West Africa: The Deepwater Bubble Bursts
A year ago, Douglas-Westwood (DW) commented that E&P companies within West Africa were focusing reduced capex plans on high-quality deepwater assets in the region. At the time, Brent crude was rebounding towards a mid-2015 peak of over $60 per barrel. However, in the months since this peak, oil prices plummeted once more, with Brent reaching lows of $26 per barrel in January 2016.
DW has since revised its outlook considerably for West Africa’s deepwater prospects. With Brent on the rise last year and operators reiterating their commitment to deepwater assets in the region, DW foresaw the drilling of 483 deepwater development wells over 2016-2021 with deepwater production to continually increase to 4.0 mmboe/d by the end of this period.
After a myriad of project delays and cancellations, DW’s deepwater drilling forecast for 2016-2021 is 44 percent lower – production is now anticipated to peak at 2.8 mmboe/d in 2019 before declining to 2.5 mmboe/d by 2021.
Many of these slippages have been high-profile developments for their respective operators. First oil from Shell’s Bonga South West-Aparo in Nigeria is now not expected until well into next decade as a result of cost overruns – further difficulties are likely should issues with extending the production license continue.
ENI’s long-mooted Etan project struggled to pick up momentum during the market upcycle, therefore, DW do not expect development to start until the early 2020s. Further down Africa’s Atlantic coast in Angola, Maersk Oil’s ambitious Chissonga development has been put on hold indefinitely – with the project office closed – as the Danish operator focuses on developments already in progress – notably Culzean in the U.K. North Sea.

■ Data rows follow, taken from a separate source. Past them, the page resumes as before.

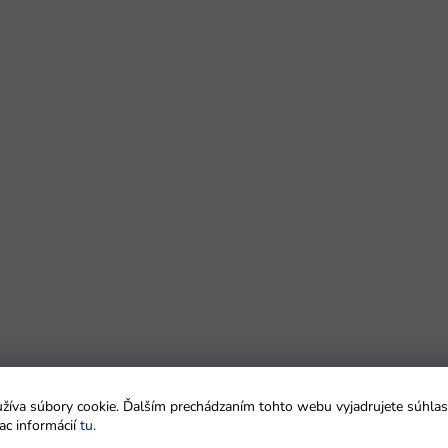
íva súbory cookie. Ďalším prechádzaním tohto webu vyjadrujete súhlas 
ac informácií
tu
.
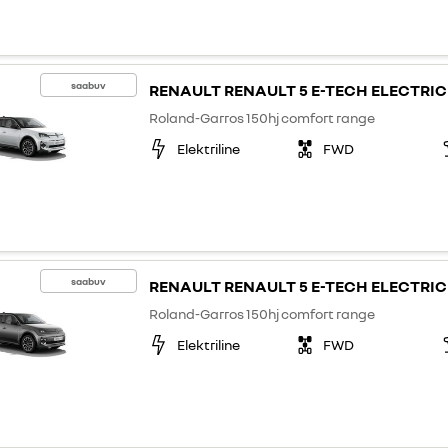
saabuv
RENAULT RENAULT 5 E-TECH ELECTRIC
Roland-Garros 150hj comfort range
Elektriline
FWD
saabuv
RENAULT RENAULT 5 E-TECH ELECTRIC
Roland-Garros 150hj comfort range
Elektriline
FWD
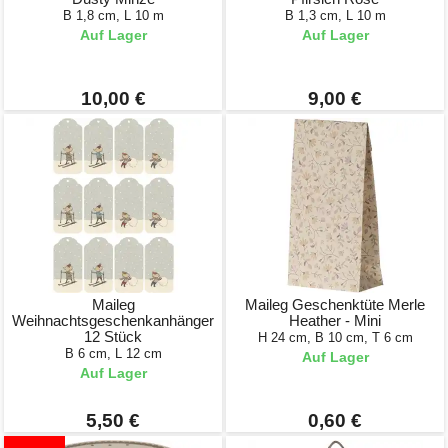
B 1,8 cm, L 10 m
B 1,3 cm, L 10 m
Auf Lager
Auf Lager
10,00 €
9,00 €
Maileg
Maileg Geschenktüte Merle
Weihnachtsgeschenkanhänger
Heather - Mini
12 Stück
H 24 cm, B 10 cm, T 6 cm
B 6 cm, L 12 cm
Auf Lager
Auf Lager
5,50 €
0,60 €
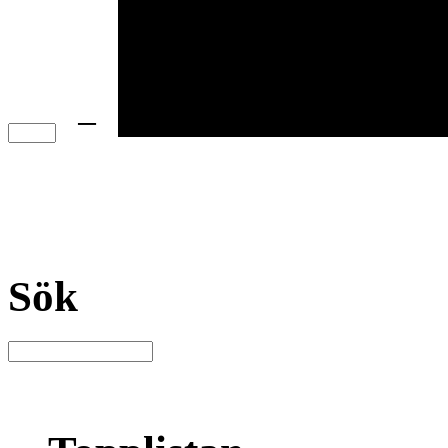
−
Sök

The short term outlook for West Africa’s deepwater sector is still positive due to projects sanctioned before the market downturn. Large projects in Angola and Nigeria – including Egina (Total) and Kaombo (Total) will see deepwater production increase to 2019. However, once these developments are completed, a significant lull in activity is expected – just 23 deepwater wells will be drilled in 2020 compared with 89 in 2016.
Should low oil prices persist in the medium term, DW do not expect to see a recovery to activity levels similar to that of recent years until well into the next decade.